I don't have time to research it properly at the moment, but I am starting to suspect that aches and pains can possibly be caused by nutrient deficiency.

Hi CC,

 

This is really interesting, when you find out more please share.

 

Many thanks,

JC

Dose History: 19 Feb 2014 - Escitalopram 10mg daily June 2015 - Started taper, 5mg every other day July 2015 - 5mg every 2 days August 2015 - 5mg every 3 days September 2015 - 5mg every 4 days Sept 14th - Completed tapering, but at 7 weeks "drug free" I suffered serious WD symptoms as a consequence of "incorrect" tapering. Nov 25 2015 - Re-instated Cipralex @ 2.5mg daily. WD symptoms faded. Held at this dose and experienced "windows and waves". 12 Oct 2017 Reduced dose to 1.25mg. 13 Mar 2018 Reduced dose to 0.625mg (approx.). 16 April 2018 0mg. Windows and waves triggered by stress (IBS/reflux, headaches, sinus issues) Aug 2019 Mirena coil fitted 6 Jan 2020 MAJOR Wave hit 19 months following last dose (protracted WD).  Symptoms listed below Mar 2020 Mirena coil removal.

Therapy: Nov 15th 2016 Re-started therapy Jan 19th 2017 Started CBT Dec 2017 Started listening to Hypnotherapy CD (self-esteem). Nov 2019 Started couples therapy.

Supplements: "Bioglan" Biotic Balance Ultimate Flora 10 billion CFU, live Bacteria, Probiotic, suitable for Vegetarians, with Lactobacillus Acidophilus, Lactobacillus Rhamnosus, Bifidobacterium Longum"Pukka" Vitalise a unique blend of 30 energising botanicals.

Diet: 16 April 2018 Detox cleanse / anti-candida for 90 days. Jan 2020 Started "small plate" diet (i.e child size portions).

Exercise: Stretching, Yoga, Pilates, Spinning, Elliptical/upper body workout, walking.

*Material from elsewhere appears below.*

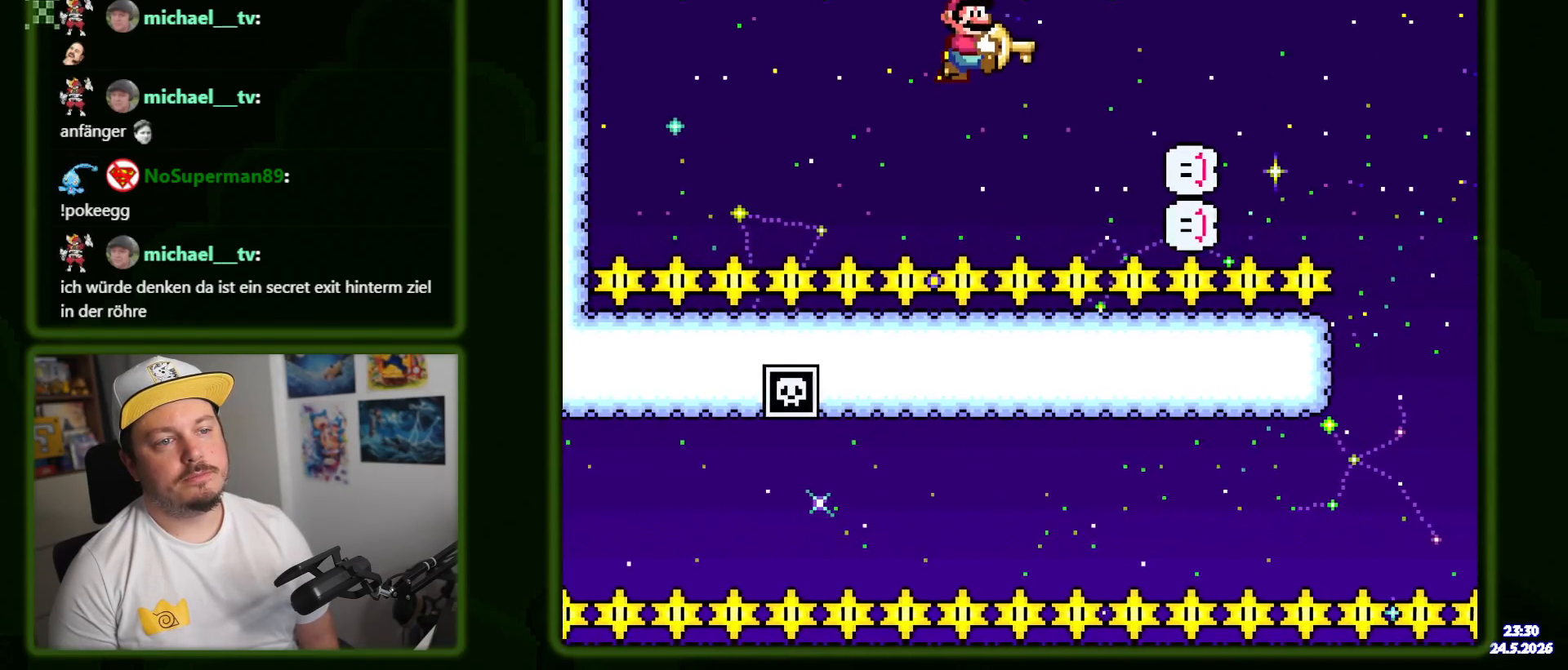
Gameplay with a controller (Nintendo layout); each line is a JSON object with the inputs held at the frame after it. "events" lists button and stick changes between this image and that frame as [ms after this image, input, new state], when the widget could be followed in between. Not read: DPAD_LEFT L3 R3 SELECT.
{"buttons": ["Y"], "events": []}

Medical Test Results: 4 Jan 2017 Homeopathic Treatment starts 24 Feb 2017 Started weight loss program 24 Mar 2017 Naturopathic Treatment + anti-Candida diet started due to suspected Candida Related Complex (CRC). DETOXED for 7 weeks to "re-set" gut. April 2017 "Genova Diagnostics" Comprehensive Stool Analysis NEGATIVE; Full Blood Count (Normal) / Blood Cholesterol: 5.6 (Borderline) / Blood Sugar (Normal) / 28 Jun 2017 FSH 8.2 / 14 Nov 2017 FSH 17.7 Dec 2017 Blood Cholesterol: 3.9 (Normal) / Kidney Function (Normal) / Blood Sugar (Normal). December 2017 "Genova Diagnostics" Food panel allergy (bloodwork) analysis - a few "VERY LOW/VL" allergens; Mar 2018 "Genova Diagnostics" SIBO urine analysis: High Level of Yeast/fungal markers found in small intestine but NO SIBO.  April 2018 Thyroid (Normal) / Full Blood Count (Normal) / FSH (Normal). 16 April 2018 Started anti-Candida diet - 3 month protocol.   25 March 2020 All test results "Normal". CRP" 5 mg/L (normal range to 0-5 mg/L).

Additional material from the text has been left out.